In A Holidaze(52)
“Benny said you were looking for me.”
Miles pauses, blushing, and in an instant I know what this is about. Why didn’t I see this coming?
I sit down next to him on the swing, bumping his shoulder with mine. “What’s up?”
“I was right last night, wasn’t I?” he asks, and then looks at me. My brother got our mother’s enormous eyes and he knows how to use them. He can make them round with innocence or narrow them in mischief. Right now, he winces a little, looking mortified to be asking me this but also, I know, hoping I won’t lie to him.
“Right about what?” I ask, wanting to be sure.
“That you and Andrew are hooking up.”
“Yes,” I say simply.
“Does Theo know?”
A defensive wave sweeps briefly over me. “No. And please don’t tell him. If we decide this is going anywhere, we’ll tell everyone ourselves.”
Miles nods at this and turns his eyes out to the snow-covered front yard. “Are you sure you know what you’re doing here?”
“Not really.”
“Because you know Mom will have no chill about this.”
The thing about moving home is that I went from independent adult back into kid mode. Mom still does most of the cooking because she loves it. She does most of my laundry because she uses the activity to unwind while she’s thinking about how to fix one of her paintings. Of course, I love these perks but they mean I can’t complain that she also never thinks twice before giving me her two cents on every aspect of my life.
“Trust me,” I say, “that is reason number one why I’m not saying anything yet.”
Miles takes a deep breath and lets it out slowly. “I think Theo is in love with you.”
“What? No, he isn’t,” I say.
“How do you know?”
I laugh dryly. “Theo is used to everyone wanting him. I don’t. He’s the kind of guy who wants what he can’t have.”
I watch Miles absorb this information, and then he seems to understand, nodding slowly. “Okay. I just—I don’t want him to be upset.”
Kissing my brother’s temple, I tell him, “You’re a good boy.”
He pretends to be grossed out by this, pushing me away, but turns back before leaving. “Hang out with him today.”
“Why?”
“Because I think he misses you.”
chapter twenty-one
I suppose it’s fate, then, that Miles and Theo broke the bowl we always use to hold the scraps of paper for picking teams. Ricky grabs his cowboy hat instead and this time, when Theo’s name is pulled out, mine is the one that immediately follows. Andrew throws me a little womp-womp face, but I’ve got no doubt that he and Miles are going to crush the scavenger hunt; their team has the killer combination of Miles’s doe eyes and Andrew’s ability to charm a stranger into doing anything.
Which is good, because this year’s list is heavy on the video evidence, including:
? A stranger singing “Jingle Bells”
? A dog doing a trick
? Someone reciting their Christmas list
? A teammate performing an act of kindness
Theo comes over to me, holding the list and smiling shyly, and it’s disarming. How can this self-conscious turtle be the same guy who licked my face and refused to talk to me the next morning? It’s impossible to reconcile. We used to text about everything—homework and school, his soccer practice and my art projects. He’d complain about the snow and I’d send him a photo of my mom’s garden, still in bloom. We haven’t done that for a really long time. I wonder if he misses it.
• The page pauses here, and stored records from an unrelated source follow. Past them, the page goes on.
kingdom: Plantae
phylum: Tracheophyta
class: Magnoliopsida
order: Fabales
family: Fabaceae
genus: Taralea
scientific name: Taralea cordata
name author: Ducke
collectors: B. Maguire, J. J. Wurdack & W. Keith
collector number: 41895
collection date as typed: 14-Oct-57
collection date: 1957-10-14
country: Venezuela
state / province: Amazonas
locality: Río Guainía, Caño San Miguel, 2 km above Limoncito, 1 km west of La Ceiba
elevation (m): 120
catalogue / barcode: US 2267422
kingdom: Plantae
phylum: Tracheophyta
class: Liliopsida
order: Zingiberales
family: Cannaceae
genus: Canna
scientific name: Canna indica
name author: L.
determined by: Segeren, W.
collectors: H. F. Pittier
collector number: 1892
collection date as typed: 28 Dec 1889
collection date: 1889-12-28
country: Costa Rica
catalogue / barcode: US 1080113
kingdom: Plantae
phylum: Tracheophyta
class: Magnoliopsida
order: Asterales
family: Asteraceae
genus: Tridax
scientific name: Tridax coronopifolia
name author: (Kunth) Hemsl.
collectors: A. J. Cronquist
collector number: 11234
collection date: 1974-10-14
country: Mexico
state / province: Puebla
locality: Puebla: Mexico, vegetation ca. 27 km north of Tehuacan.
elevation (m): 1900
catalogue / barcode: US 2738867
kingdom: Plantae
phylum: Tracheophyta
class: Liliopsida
I really don’t want Miles to be right about this.
“Guess you’re stuck with me,” he says.
I smack his arm, laughing. Too high, Mae. Too fake. And Theo knows me too well for it to go over his head: he pulls back in mild suspicion. But he’s also not the kind of person to ask about it in front of everyone—or ask about feelings in general—so we’re left standing in awkward silence as the rest of the teams are formed.
And then we’re off—piling into Ricky’s van. Up front, Andrew puts on Nat King Cole’s Christmas album, and we all sing along badly, perusing our lists, making fun of Ricky driving like a grandpa, and already excitedly talking about how amazing dinner will be later.
We barrel into town, finding a parking spot in a small lot and tumbling out of the van and into our teams. With instructions to meet back at the van in two hours, Ricky releases us, reminding us to be polite, get permission before taking pictures of people, and “If you want to just give up now, that’s fine. Kennedy and I are going to win anyway.”
Theo turns his back to the rest of the group, and we form a two-person huddle. The feeling of being this close to him shouldn’t be weird—I know him just as well as anyone else in my life—but I can’t shake the heavy awareness. It isn’t just about hooking up with him in a past reality, or the fact that I’m now hooking up with his brother. It’s the layers of things that Theo doesn’t know, and the truth that I feel like I got to know him even better—and not for the best— the first time I lived this week.
He holds the list, scanning it with a finger. “We should start with the quick stuff. The candy cane prop,” he says, reading further. “A picture of us both wearing Santa hats. A picture of a moose on something.” He looks up at me. “These should be pretty easy.”